Tartufi con biscotti e torrone



Questa ricetta risale a parecchio tempo fa, è stata una delle prime preparate per Fiorfiore in cucina Coop, era un servizio dedicato ai dolci del riciclo...in effetti in questo periodo, quando anche la vecchietta con "pezzola" e scopa di saggina è volata via (...la pezzola sapete cos'è vero...dai il foulard da testa ^_^...) e anche quando lucine e palline hanno ripreso il loro posto in soffitta, i dolci che restano in casa sono sempre troppi. Cosa fare quindi con panettoni, pandori e torroni in confezioni magari già aperte?!?!? Bhè...mettersi alla via con dolci troppo complicati anche no....dopo le feste c'è bisogno di riposo, si però a preparazioni semplici, magari anche ricettine senza la necessità di accendere il forno. Nonostante la stanchezza e anche dopo il Natale, non riesco proprio a stare lontana dalla mia cucina....mi lamento...sbuffo ma poi alla fine, sempre con le mani sporche nella ciotola mi ritrovo. Questi tartufi infatti sono nati proprio così...sporcandomi le mani e cercando di riciclare i resti delle feste. Avevo un pò di torrone da smaltire, poi anche biscotti secchi e della panna che necessitavano di essere usati a breve, ecco quindi che penso ai tartufi. Adesso non ditemi che non amate queste piccole palline attraenti e che non avete neanche un pezzetto di torrone avanzato lì appoggiato sulla credenza dentro al cestino di vimini che fa compagnia a noci e a datteri.......ahahahhhah...c'ho preso???!?!?? Avete anche voi lo stesso cestino che ho io? Dai su...corro a scrivere gli ingredienti di oggi e vedo di capire da dove cominciare domani....mhmmmmm....biscotti o torta di mele, oppure una bella cremina spalmabile piuttosto di una super cake vestita a festa? Vediamo cosa mi suggerite voi....grazieeeeeeee sempre e un bacione enorme ovviamente.
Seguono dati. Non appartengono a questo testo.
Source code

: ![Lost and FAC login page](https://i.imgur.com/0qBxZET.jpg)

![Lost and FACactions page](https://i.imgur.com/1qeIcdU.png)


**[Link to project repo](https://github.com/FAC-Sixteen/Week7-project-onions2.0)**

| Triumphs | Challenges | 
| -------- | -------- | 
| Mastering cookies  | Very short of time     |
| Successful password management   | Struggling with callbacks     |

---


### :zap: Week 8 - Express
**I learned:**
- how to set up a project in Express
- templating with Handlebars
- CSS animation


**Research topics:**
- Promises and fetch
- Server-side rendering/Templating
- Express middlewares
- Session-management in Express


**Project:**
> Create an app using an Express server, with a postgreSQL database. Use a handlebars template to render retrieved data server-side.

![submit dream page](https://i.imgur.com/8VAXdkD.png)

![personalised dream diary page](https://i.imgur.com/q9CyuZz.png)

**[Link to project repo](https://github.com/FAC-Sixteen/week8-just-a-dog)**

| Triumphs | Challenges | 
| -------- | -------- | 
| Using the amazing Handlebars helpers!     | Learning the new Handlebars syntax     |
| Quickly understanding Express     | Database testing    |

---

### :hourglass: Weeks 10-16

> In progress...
Tartufi con biscotti e torrone

Ingredienti
(per circa 40 tartufini)

280g di cioccolato fondente a scaglie
200ml di panna fresca
20g di mascarpone
50g di torrone duro tritato finemente
50g di biscotti sbriciolati finemente
50g di zucchero a velo
cacao amaro in polvere q.b.

In un pentolino scaldate la panna e portate a bollore; mettete il cioccolato a scaglie in una ciotola e versateci sopra la panna calda, con l' aiuto di una spatola mescolate partendo dal centro e proseguite finchè avrete ottenuto un composto liscio e privo di grumi. Lasciate leggermente intiepidire e successivamente unite i biscotti, il torrone, il mascarpone e lo zucchero a velo, mescolate bene, coprite con della pellicola per alimenti e lasciate riposare in frigorifero per almeno due ore. Trascorso il tempo formate i tartufi prelevando una piccola porzione di impasto alla quale darete la forma di una sfera; passate ogni sfera nel cacao amaro in polvere, arrotondate ancora tra le mani e ripassate nel cacao amaro una seconda volta; adesso posizionate i tartufi nel piatto di portata. Solitamente metto ogni dolcetto in un pirottino di carta della misura adeguata e lascio in frigorifero fino al momento di servire.